» TASK DESCRIPTION
Write out the complete data exactly as written.

[Collected data]
______________________________
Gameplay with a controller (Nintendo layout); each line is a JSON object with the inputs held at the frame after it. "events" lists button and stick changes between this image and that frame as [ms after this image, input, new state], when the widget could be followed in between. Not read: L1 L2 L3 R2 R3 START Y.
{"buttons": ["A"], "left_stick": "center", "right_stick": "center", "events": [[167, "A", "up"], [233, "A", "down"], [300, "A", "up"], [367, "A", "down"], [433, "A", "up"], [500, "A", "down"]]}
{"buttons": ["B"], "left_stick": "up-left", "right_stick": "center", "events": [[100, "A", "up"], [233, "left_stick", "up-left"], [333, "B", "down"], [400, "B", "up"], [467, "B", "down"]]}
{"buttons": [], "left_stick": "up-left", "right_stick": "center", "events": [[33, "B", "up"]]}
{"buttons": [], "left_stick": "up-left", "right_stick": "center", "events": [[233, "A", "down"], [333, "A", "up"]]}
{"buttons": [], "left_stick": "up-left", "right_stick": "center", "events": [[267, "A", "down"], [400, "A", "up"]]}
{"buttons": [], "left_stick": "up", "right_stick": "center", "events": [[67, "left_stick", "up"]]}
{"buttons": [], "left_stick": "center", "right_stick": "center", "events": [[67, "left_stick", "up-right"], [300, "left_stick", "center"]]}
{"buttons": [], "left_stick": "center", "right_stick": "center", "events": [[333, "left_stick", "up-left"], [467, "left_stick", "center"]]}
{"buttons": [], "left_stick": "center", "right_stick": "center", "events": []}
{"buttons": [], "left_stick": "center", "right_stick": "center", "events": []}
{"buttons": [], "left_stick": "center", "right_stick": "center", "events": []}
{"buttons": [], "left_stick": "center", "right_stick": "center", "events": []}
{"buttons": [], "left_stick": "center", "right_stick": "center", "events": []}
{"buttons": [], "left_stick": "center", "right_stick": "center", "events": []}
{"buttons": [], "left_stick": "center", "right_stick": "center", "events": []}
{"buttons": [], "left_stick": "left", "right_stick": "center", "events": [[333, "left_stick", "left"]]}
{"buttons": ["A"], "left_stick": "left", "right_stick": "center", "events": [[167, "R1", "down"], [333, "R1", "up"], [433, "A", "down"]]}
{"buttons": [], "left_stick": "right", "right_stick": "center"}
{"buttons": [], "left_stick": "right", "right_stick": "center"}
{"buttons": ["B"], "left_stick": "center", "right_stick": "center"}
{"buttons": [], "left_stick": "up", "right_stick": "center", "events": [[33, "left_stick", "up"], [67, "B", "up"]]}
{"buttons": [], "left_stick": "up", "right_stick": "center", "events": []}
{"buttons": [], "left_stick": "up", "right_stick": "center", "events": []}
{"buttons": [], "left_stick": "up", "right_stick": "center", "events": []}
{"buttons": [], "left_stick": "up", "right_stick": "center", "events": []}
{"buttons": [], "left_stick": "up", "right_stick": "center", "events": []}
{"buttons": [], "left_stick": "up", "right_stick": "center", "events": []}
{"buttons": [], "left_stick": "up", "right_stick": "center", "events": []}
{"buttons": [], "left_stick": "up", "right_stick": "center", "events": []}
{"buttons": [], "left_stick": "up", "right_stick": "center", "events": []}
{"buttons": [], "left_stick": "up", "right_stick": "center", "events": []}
______________________________
» TASK RESPONSE
Gameplay with a controller (Nintendo layout); each line is a JSON object with the inputs held at the frame after it. "events" lists button and stick changes between this image and that frame as [ms after this image, input, new state], when the widget could be followed in between. Not read: L1 L2 L3 R2 R3 START Y.
{"buttons": ["A"], "left_stick": "center", "right_stick": "center", "events": [[167, "A", "up"], [233, "A", "down"], [300, "A", "up"], [367, "A", "down"], [433, "A", "up"], [500, "A", "down"]]}
{"buttons": ["B"], "left_stick": "up-left", "right_stick": "center", "events": [[100, "A", "up"], [233, "left_stick", "up-left"], [333, "B", "down"], [400, "B", "up"], [467, "B", "down"]]}
{"buttons": [], "left_stick": "up-left", "right_stick": "center", "events": [[33, "B", "up"]]}
{"buttons": [], "left_stick": "up-left", "right_stick": "center", "events": [[233, "A", "down"], [333, "A", "up"]]}
{"buttons": [], "left_stick": "up-left", "right_stick": "center", "events": [[267, "A", "down"], [400, "A", "up"]]}
{"buttons": [], "left_stick": "up", "right_stick": "center", "events": [[67, "left_stick", "up"]]}
{"buttons": [], "left_stick": "center", "right_stick": "center", "events": [[67, "left_stick", "up-right"], [300, "left_stick", "center"]]}
{"buttons": [], "left_stick": "center", "right_stick": "center", "events": [[333, "left_stick", "up-left"], [467, "left_stick", "center"]]}
{"buttons": [], "left_stick": "center", "right_stick": "center", "events": []}
{"buttons": [], "left_stick": "center", "right_stick": "center", "events": []}
{"buttons": [], "left_stick": "center", "right_stick": "center", "events": []}
{"buttons": [], "left_stick": "center", "right_stick": "center", "events": []}
{"buttons": [], "left_stick": "center", "right_stick": "center", "events": []}
{"buttons": [], "left_stick": "center", "right_stick": "center", "events": []}
{"buttons": [], "left_stick": "center", "right_stick": "center", "events": []}
{"buttons": [], "left_stick": "left", "right_stick": "center", "events": [[333, "left_stick", "left"]]}
{"buttons": ["A"], "left_stick": "left", "right_stick": "center", "events": [[167, "R1", "down"], [333, "R1", "up"], [433, "A", "down"]]}
{"buttons": [], "left_stick": "right", "right_stick": "center"}
{"buttons": [], "left_stick": "right", "right_stick": "center"}
{"buttons": ["B"], "left_stick": "center", "right_stick": "center"}
{"buttons": [], "left_stick": "up", "right_stick": "center", "events": [[33, "left_stick", "up"], [67, "B", "up"]]}
{"buttons": [], "left_stick": "up", "right_stick": "center", "events": []}
{"buttons": [], "left_stick": "up", "right_stick": "center", "events": []}
{"buttons": [], "left_stick": "up", "right_stick": "center", "events": []}
{"buttons": [], "left_stick": "up", "right_stick": "center", "events": []}
{"buttons": [], "left_stick": "up", "right_stick": "center", "events": []}
{"buttons": [], "left_stick": "up", "right_stick": "center", "events": []}
{"buttons": [], "left_stick": "up", "right_stick": "center", "events": []}
{"buttons": [], "left_stick": "up", "right_stick": "center", "events": []}
{"buttons": [], "left_stick": "up", "right_stick": "center", "events": []}
{"buttons": [], "left_stick": "up", "right_stick": "center", "events": []}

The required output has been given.